● **Problem**
Repeat every line from the start of the rows down to the line containing "മടക്കിയതോടെ", including that line. Leave the pictures out of your answer.

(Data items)
▬▬▬▬▬▬▬▬▬▬
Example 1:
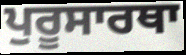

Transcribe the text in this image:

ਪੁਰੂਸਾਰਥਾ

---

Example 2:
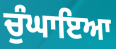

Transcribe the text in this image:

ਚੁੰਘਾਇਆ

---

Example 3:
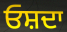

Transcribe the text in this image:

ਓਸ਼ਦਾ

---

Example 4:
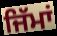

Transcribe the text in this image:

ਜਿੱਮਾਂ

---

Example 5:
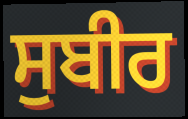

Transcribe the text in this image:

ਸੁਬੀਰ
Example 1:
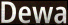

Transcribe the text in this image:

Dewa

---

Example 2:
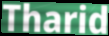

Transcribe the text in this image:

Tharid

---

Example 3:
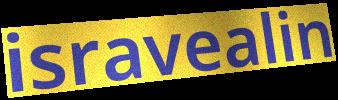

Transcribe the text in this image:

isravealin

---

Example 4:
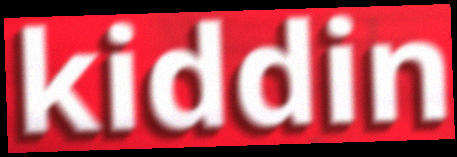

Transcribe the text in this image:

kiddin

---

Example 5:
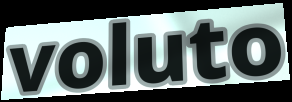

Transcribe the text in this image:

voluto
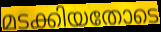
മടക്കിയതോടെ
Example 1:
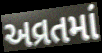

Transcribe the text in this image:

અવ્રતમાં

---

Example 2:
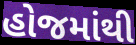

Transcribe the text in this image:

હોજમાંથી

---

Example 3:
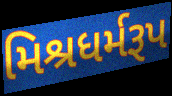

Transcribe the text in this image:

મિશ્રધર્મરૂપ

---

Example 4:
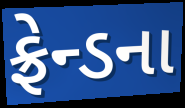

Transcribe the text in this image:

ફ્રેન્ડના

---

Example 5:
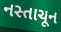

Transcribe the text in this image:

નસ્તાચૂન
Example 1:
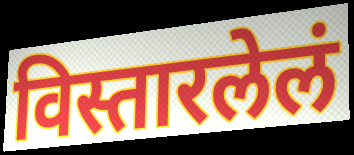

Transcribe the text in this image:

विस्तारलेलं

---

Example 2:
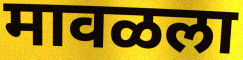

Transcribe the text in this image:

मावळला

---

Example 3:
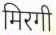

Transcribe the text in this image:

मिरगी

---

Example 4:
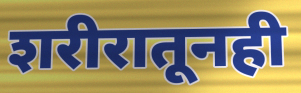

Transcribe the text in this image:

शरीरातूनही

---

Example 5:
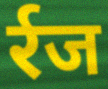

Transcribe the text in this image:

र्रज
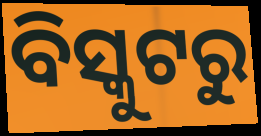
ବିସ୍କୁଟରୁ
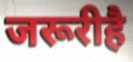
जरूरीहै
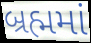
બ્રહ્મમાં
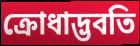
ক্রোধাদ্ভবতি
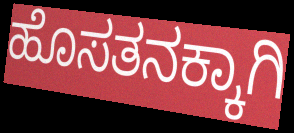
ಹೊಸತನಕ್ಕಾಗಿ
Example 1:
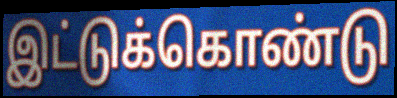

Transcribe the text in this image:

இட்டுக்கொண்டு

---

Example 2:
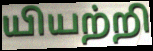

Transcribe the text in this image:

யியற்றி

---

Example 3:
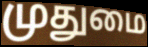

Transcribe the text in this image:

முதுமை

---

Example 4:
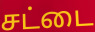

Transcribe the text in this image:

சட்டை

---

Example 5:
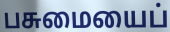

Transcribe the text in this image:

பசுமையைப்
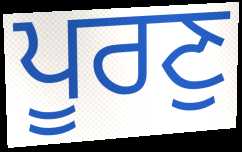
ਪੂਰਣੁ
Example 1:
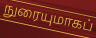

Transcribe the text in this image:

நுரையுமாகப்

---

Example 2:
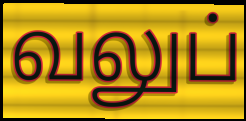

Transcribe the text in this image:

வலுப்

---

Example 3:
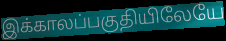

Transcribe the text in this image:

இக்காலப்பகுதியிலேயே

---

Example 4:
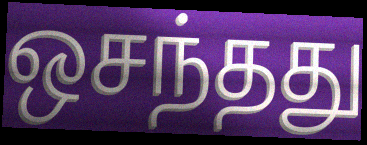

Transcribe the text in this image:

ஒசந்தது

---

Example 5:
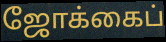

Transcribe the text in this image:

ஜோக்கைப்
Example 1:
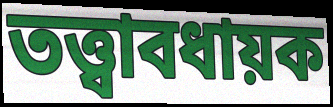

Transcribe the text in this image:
▬▬▬▬▬▬▬▬▬▬
● **The solution**
Example 1:

Transcribe the text in this image:

ਪੁਰੂਸਾਰਥਾ

---

Example 2:

Transcribe the text in this image:

ਚੁੰਘਾਇਆ

---

Example 3:

Transcribe the text in this image:

ਓਸ਼ਦਾ

---

Example 4:

Transcribe the text in this image:

ਜਿੱਮਾਂ

---

Example 5:

Transcribe the text in this image:

ਸੁਬੀਰ
Example 1:

Transcribe the text in this image:

Dewa

---

Example 2:

Transcribe the text in this image:

Tharid

---

Example 3:

Transcribe the text in this image:

isravealin

---

Example 4:

Transcribe the text in this image:

kiddin

---

Example 5:

Transcribe the text in this image:

voluto
മടക്കിയതോടെ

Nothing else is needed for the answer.